The implications in law enforcement are easy to see, but they’re also much further reaching. In healthcare, computer-aided diagnosis systems have returned lower accuracy results for black patients than white patients. In job applicant tracking, Amazon stopped using a hiring algorithm after it saw that the algorithm favored words like "executed" and "captured," which were more often found on men's resumes. AI biases perpetuate human societal biases and can come from historical or current social inequality. If you ask an AI to generate an image of a scientist, it'll most likely show a middle-aged white man with glasses. What does that say to young girls of color who want to be scientists? These missteps foster mistrust among marginalized groups and could lead to slower adoption of some AI technology.
The ethical issues aren't solely embedded in the training and use of these models; they're happening right here in the physical world as well. Content moderation is a famously difficult job. People sift through some of the worst images, descriptions, and sounds on social media platforms, online forums, and retail sites. They ensure that disturbing scenes don’t wind up on our screens or in our ears. AI might be getting smart, but it doesn't self-moderate.
Time Magazine did a deep dive into a company called Sama in January 2023. Sama provided OpenAI with laborers tasked with combing through some of the worst extremist, sexual, and violent content on the internet to ensure it didn't end up in the AI training regimen. Former Sama employees said they suffered post-traumatic stress disorder while on the job and after sifting through these horrific things. To make matters worse, employees, mostly located in Kenya, were paid less than $2 an hour. The company claimed it was lifting people out of poverty, but the Time article described claims of the work being torture. Individuals regularly had to work past assigned hours, and despite some wellness services offered to them, many experienced irreversible emotional effects.
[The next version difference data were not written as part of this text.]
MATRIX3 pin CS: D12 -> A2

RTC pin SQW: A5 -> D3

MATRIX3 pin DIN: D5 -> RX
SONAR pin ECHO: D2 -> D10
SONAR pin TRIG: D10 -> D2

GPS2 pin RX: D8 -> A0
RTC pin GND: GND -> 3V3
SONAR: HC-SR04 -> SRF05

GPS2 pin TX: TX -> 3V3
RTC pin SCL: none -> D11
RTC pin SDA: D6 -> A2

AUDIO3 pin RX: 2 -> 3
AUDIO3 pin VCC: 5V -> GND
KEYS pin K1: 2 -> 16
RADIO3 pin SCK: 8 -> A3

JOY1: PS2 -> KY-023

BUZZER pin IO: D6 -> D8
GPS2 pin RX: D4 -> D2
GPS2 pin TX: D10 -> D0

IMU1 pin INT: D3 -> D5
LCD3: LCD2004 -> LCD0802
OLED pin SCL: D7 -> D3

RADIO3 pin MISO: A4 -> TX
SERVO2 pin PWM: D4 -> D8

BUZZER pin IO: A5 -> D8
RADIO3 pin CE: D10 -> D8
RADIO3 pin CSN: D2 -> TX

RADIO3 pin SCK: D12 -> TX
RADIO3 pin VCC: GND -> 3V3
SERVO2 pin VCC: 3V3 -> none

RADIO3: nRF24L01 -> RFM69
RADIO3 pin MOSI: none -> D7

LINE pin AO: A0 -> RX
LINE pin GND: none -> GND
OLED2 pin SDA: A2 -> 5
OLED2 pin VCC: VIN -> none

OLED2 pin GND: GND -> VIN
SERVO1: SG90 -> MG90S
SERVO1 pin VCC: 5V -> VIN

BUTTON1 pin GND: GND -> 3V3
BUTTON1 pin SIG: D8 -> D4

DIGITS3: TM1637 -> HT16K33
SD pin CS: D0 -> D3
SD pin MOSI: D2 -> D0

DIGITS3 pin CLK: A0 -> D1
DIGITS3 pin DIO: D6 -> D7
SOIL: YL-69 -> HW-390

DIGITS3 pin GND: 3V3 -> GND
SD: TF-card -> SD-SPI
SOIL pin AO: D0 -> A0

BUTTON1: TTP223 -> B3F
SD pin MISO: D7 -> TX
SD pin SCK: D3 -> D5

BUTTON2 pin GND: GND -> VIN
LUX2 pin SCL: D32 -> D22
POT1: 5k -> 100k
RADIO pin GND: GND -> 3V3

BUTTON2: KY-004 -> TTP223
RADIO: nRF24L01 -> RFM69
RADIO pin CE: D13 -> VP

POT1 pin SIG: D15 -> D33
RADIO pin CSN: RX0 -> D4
The narrative that AI can eliminate workers is true, but the workers it takes to make AI possible are still suffering. So, what’s the solution? Is there one? For artists, a company called Spawning created a tool that can help them better understand and control which art ends up in training databases. The company Stability AI does train its models on existing text and images available online, but it's looking at ways to ensure that creatives are paid royalties for using their work. Another tool called Code Carbon has emerged, which runs in parallel to AI training and measures emissions. This might help users make informed choices about which AI model to use based on how sustainable its operations are.
These are important and worthy starts, but no single tool can solve such complex issues. By creating tools that can measure AI's social, legal, and environmental impacts, we can start to understand how bad these problems are. This hopefully can lead to creating guardrails and advising legislators on how to develop new regulations on artificial intelligence. It might feel like AI is moving quickly, and that's because it is. The existential worry about robots taking over is a fun and scary one to entertain.
However, we do have real issues centered around our potential digital overlords happening as we speak. It's not too late to find ways to create an artificially intelligent world that we all want to live in, but users and companies alike have to decide that path together.